Characters discussing morality


I’ve been playing around with a dark little idea that fills in some backstory detail for the final volume of the Stars Trilogy, which is still far short of its proposed total. The following excerpt is an attempt to throw the light of discourse onto why otherwise cultured and civilised peoples can allow, even rejoice in, terrible things done for their cause. This is a topic which has always fascinated me. See what you think.
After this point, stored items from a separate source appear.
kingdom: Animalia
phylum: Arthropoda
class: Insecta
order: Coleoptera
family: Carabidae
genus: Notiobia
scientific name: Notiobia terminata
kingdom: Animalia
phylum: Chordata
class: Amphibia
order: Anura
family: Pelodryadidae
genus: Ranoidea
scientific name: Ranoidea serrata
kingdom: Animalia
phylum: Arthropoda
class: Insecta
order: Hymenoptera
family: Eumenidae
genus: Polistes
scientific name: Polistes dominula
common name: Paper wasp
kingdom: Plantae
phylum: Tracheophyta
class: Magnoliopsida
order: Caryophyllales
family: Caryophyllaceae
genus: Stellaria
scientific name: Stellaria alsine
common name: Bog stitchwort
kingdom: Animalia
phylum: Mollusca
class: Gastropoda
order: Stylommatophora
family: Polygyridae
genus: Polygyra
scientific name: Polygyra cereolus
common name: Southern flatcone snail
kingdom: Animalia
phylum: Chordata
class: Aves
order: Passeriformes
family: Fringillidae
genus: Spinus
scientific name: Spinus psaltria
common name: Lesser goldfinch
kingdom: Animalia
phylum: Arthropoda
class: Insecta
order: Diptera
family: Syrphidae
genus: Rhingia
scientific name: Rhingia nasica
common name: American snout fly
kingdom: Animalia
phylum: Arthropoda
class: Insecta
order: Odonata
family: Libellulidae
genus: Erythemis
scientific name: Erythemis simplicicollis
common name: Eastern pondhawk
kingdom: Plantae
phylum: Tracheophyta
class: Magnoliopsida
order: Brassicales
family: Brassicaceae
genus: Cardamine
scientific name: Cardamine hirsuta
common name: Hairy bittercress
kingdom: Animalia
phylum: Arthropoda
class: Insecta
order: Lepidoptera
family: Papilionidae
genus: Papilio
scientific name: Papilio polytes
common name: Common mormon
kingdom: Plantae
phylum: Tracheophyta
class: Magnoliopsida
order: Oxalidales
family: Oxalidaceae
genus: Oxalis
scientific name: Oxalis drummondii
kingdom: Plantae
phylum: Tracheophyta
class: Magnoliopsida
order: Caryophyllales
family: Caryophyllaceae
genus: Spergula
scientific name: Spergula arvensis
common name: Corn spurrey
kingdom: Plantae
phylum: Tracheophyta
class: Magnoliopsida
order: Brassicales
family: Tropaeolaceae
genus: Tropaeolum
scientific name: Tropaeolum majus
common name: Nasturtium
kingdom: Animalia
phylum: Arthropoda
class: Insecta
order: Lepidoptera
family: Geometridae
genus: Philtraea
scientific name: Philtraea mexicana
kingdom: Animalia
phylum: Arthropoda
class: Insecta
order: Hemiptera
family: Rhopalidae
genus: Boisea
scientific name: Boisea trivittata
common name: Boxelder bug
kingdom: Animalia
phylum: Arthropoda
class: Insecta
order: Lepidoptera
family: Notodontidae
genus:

“Why did the Gaians insist on using human grown neural cells for their Assault Cyborgs, not artificial neural nets? Why did they have to core out all those millions? Kill all those poor people?”
“Cost. Autonomous neural net manufacturing technology used to be amazingly expensive and glitchy, even as recently as ten years ago. I guess they found it cheaper to just harvest pre grown material for cores. Do the math. A thousand assault units at a hundredth of the cost of a full Biotech AI means you can afford a hundred times as many. Simple. It doesn’t matter that there’s only a twelve percent success rate. To the Gaians that was perfectly acceptable because there were plenty more dissidents where they came from.” Suresh Khan raised a philosophical jet black eyebrow at the newcomer.
“That’s sick. The mere thought makes me want to throw up.”
“Congratulations. That at least proves you’re still human.”
“Considering it was humans that thought it up, that’s not much of a compliment.”
“Not all humans, just a few.”
“That few is too many.”
“You know, it’s amazing how many think that everyone else should think as they do, and given the opportunity would murder millions to make them do so.”
“That’s just cynical rubbish!”
“Look in the mirror and ask yourself the question.”
“Crap!”
“Really? Aren’t you being a little dishonest now?”
“No.”
“The question is this. Given the opportunity to make what you think is the perfect society. Everything exactly what you want it to be, world peace, everyone living in harmony, who would you be willing to kill or have killed?”
“That’s an unfair question! People don’t have to die for a society to become perfect!”
“No it isn’t unfair. It’s actually just about the fairest question there is. There will always be those with a contrary view, and as putative leader, it is your responsibility to manage societies response. Who and how many are you willing to send to your executioners?”
“No-one!”
“Even if they pose a physical threat to your perfect society? Even if they murder and terrorise at will? I’ll ask you again. How will you kill them, and how many are you willing to kill?”
“Well there’s the people who created the Gaian murder machine. Most of them are dead anyway. There’s also the people who gave the orders for Ahmed to be blown out of the sky.”
“And?”
“The people who did the killing and everyone who approved of it.”
“Good answers. Now where would you stop?”
“I don’t know.”
“Now you know why I disapprove of killing.”
“But, but, you’ve killed more Gaian Borg and soldiers than anyone else I know.”
“Did I say I enjoyed it?”
“No, but you’re the one lecturing me on the morality of killing.”
“Have I ever even suggested killing one of our own people?”
“That’s not the same and you know it! What about him? He’s killed more people than anyone in the history of the world.” A quivering finger pointed at Richard, who briefly glanced at the accusing digit before returning to his studying.
“Now you know that this isn’t what this discussion is about. It’s about how many people are you willing to have killed to get what you want?” Suresh sighed and leaned back for a moment, arms folded. “ One death? Ten? A thousand? Ten million?”
“Now you’re being ridiculous.”
“No. It’s a perfectly valid question. How many, and where do you stop?”

Now if only I could find a way to shoehorn it into the current story. Without sounding contrived, that is.